Fakat anlar hatırlanırken bile doğru hatırlanmıyordu . Mümkün değildi ki! Mutlaklık mümkünsüz! Öyle. Zemin kaygandı; bazı zaman da hepten yok olurdu. Kanatları olanlar uçardı. Acıkınca kanatlarını yiyenler, korkaklar ve aşıklar genelde uçamaz kalırdı.
“Kalma”nın askısında hep bir şeyler değişecek gibi gelir, değişmezdi. Hep bir şeyler olacak gibi olur olmazdı. Oyalanırdık. Yerçekimsiz, neşesiz ve gürültülü taklalar atardık.
Seçtiğimizin zor değil de yanlış olduğunu hiç bilemedik. Neyse ki kimse de ispat edemezdi.
(Kanatsız şişman kuşların uzamsızlıkta yaptığı çöp ve hatıra dolu kutularda notlar, kanlı mendiller, mektuplar, tarihlenmiş bira kapakları, şarap mantarları, eski telefonlar, bitik çakmaklar öylece kaldı. Belki bir çöp dağında bir gün kendi içine yanarak, metanla bir yükselecekler atmosfere. Onlar bile! Ozonun aynasından yansıyacaklar ışıyıp bir yağmur ormanına falan… Biz değil. İçimiz değil. Bize, hiç değil! )

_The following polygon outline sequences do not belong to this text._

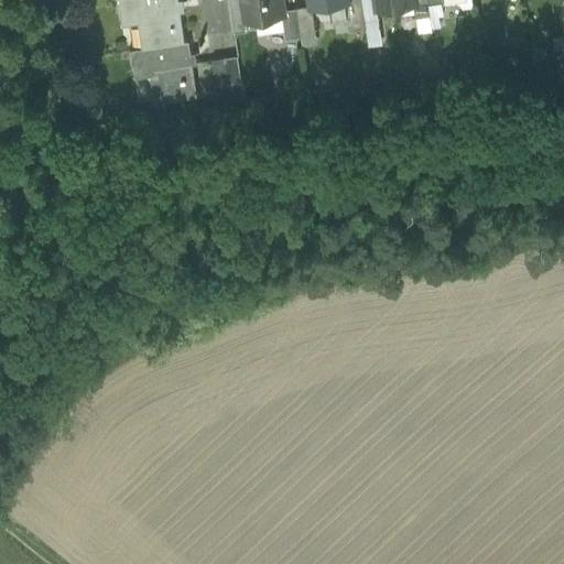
[(177,0),(115,0),(119,26),(142,23),(145,46),(145,47),(185,42),(185,41),(177,0)]
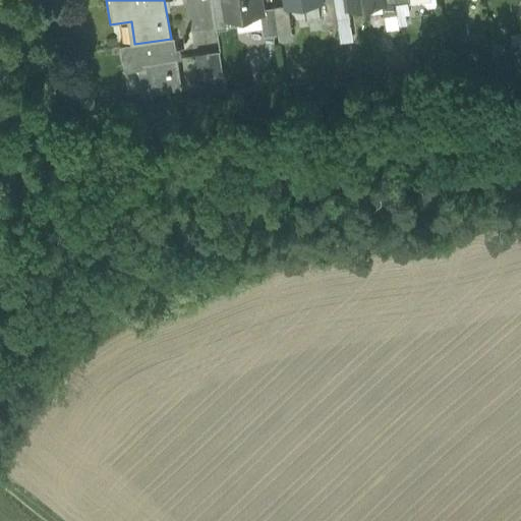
[(261,0),(232,0),(235,18),(261,14),(263,14),(263,10),(261,0)]
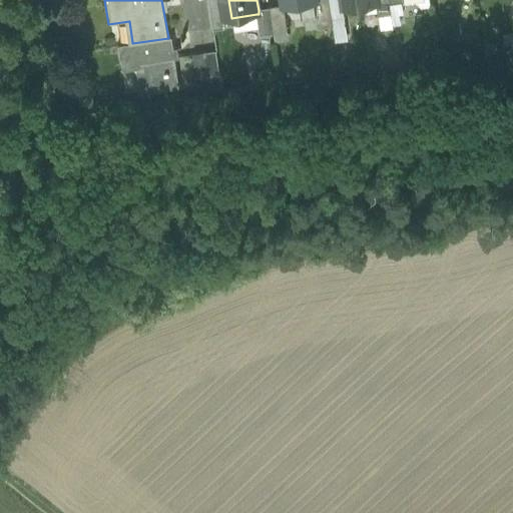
[(329,0),(315,0),(320,27),(333,25),(329,0)]
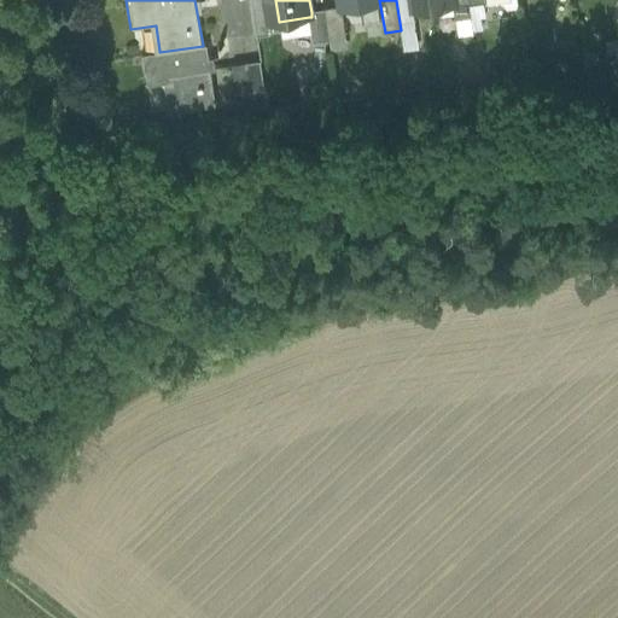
[(409,0),(396,0),(401,30),(415,28),(413,9),(410,10),(409,0)]
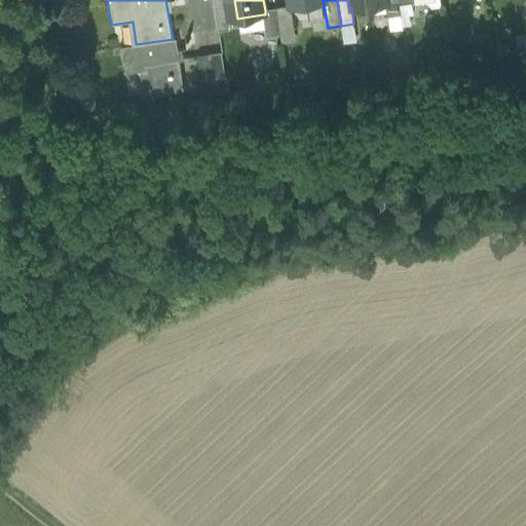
[(385,0),(386,3),(388,16),(401,14),(399,0),(385,0)]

Bazı günler arasında asırlar, bazı haftalar arasında çağlar değişirdi. (İnsan eli değmiş yapay zaman iyi takip edilmeli; çünkü o, siz yürümeseniz de akar. Büyümeseniz de akar.)
Velhasıl, vasatın beyaz ışıklı labirentlerinde, vasattan hallice bir çıkış arar geçti pek çok gün. Birleşip özerk ve kasvetli haftalarını oluşturdular. Zaman zaman birtakım kıvılcımlar olduysa da, tüm müdahaleler haksız, zamansız bazen de yanlış olarak görüldü bu düzlemde, haliyle. İçişleri, dışişleri, haklar ve zırhlar…
Ömrümüzü dizmekle, devirmekle, devrim yapmanın hayali hududunda devirdiklerimizin altında kalmakla taçlandırdık. İlkel bir erginlik töreni gibi küçük çırpınışlarla varoluşa tırmandık. Ancak kadim hayal kırıklığının bekası bizden yüceydi . Öyle de olacaktır.
( Burada bir kısım yazı okunamıyor.)
…
Ve sonunda öyle bir yok olduk ki… Böyle yokluk görülmedi!”